• EXERCISE OBJECTIVE: All lines in the data below carrying the string "CROSS" are to be located and copied.

• SOURCE INFORMATION:

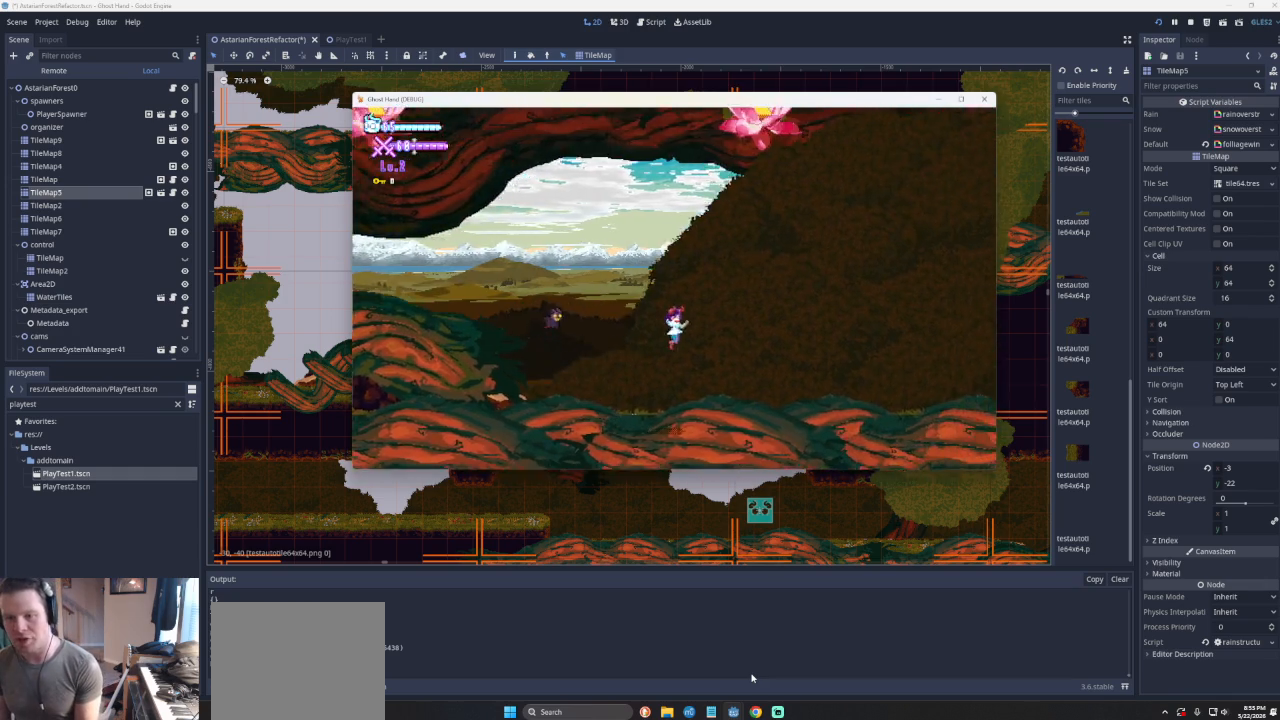
{"buttons": [], "left_stick": "left", "events": [[433, "left_stick", "left"], [467, "CROSS", "up"]]}
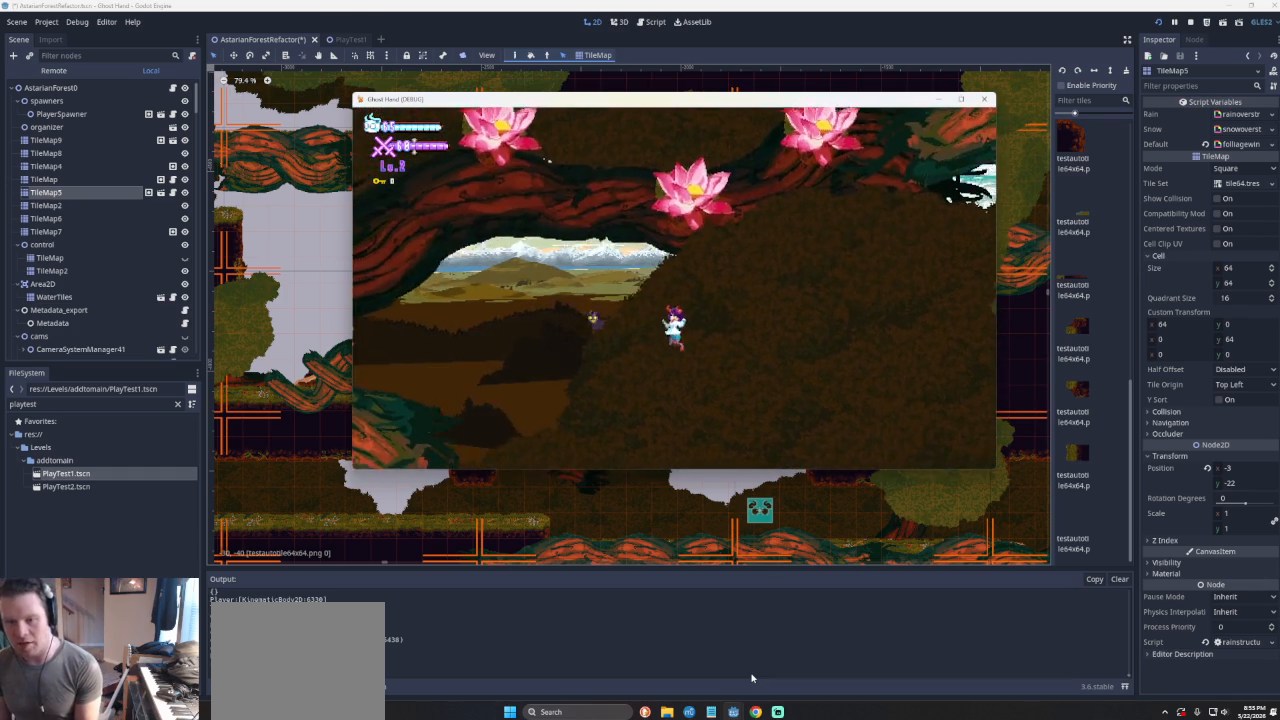
{"buttons": [], "left_stick": "left", "events": []}
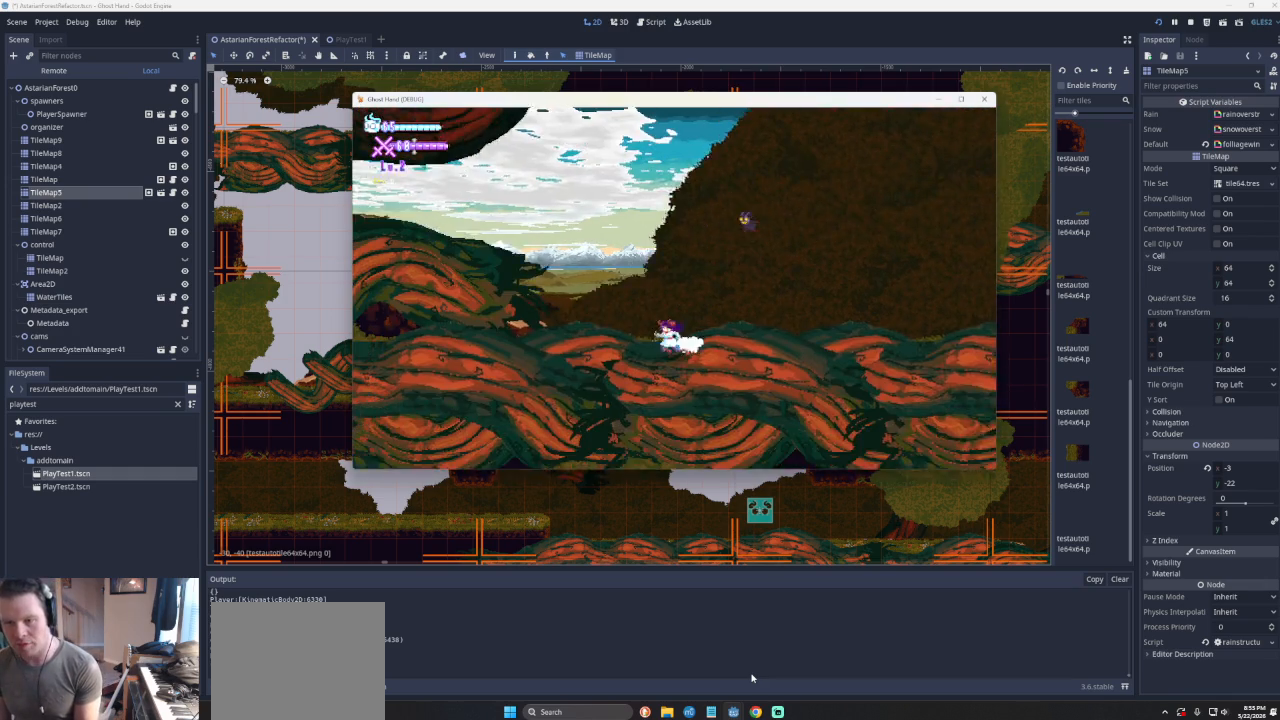
{"buttons": ["CROSS"], "left_stick": "left", "events": [[167, "CROSS", "down"], [367, "CROSS", "up"], [500, "CROSS", "down"]]}
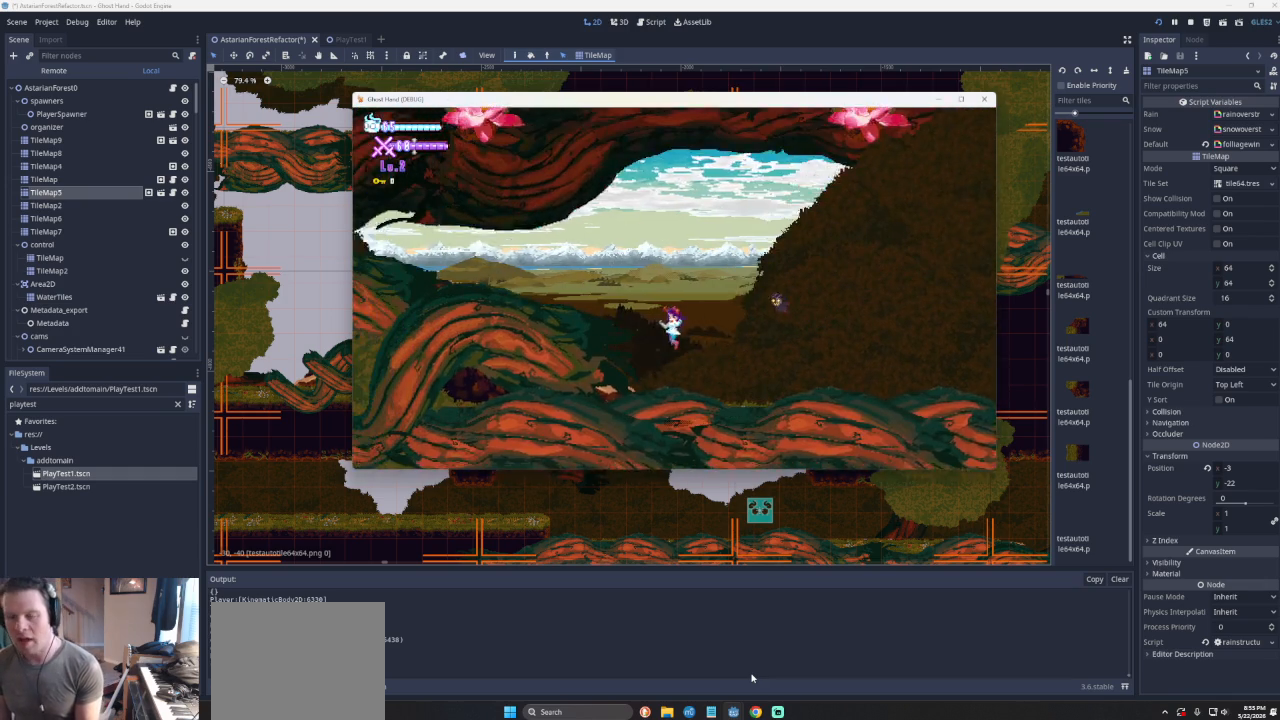
{"buttons": [], "left_stick": "left", "events": [[100, "CROSS", "up"]]}
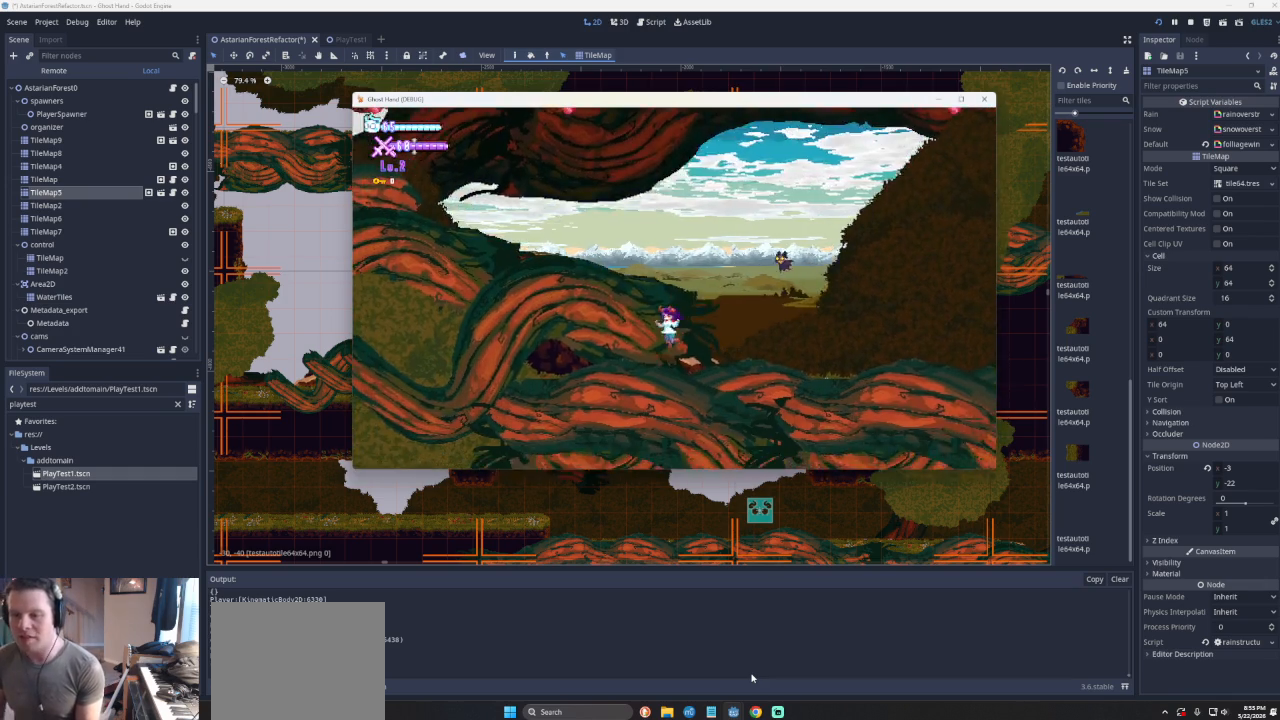
{"buttons": [], "left_stick": "left", "events": []}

• RESULT FOR THIS EXERCISE:
{"buttons": [], "left_stick": "left", "events": [[433, "left_stick", "left"], [467, "CROSS", "up"]]}
{"buttons": ["CROSS"], "left_stick": "left", "events": [[167, "CROSS", "down"], [367, "CROSS", "up"], [500, "CROSS", "down"]]}
{"buttons": [], "left_stick": "left", "events": [[100, "CROSS", "up"]]}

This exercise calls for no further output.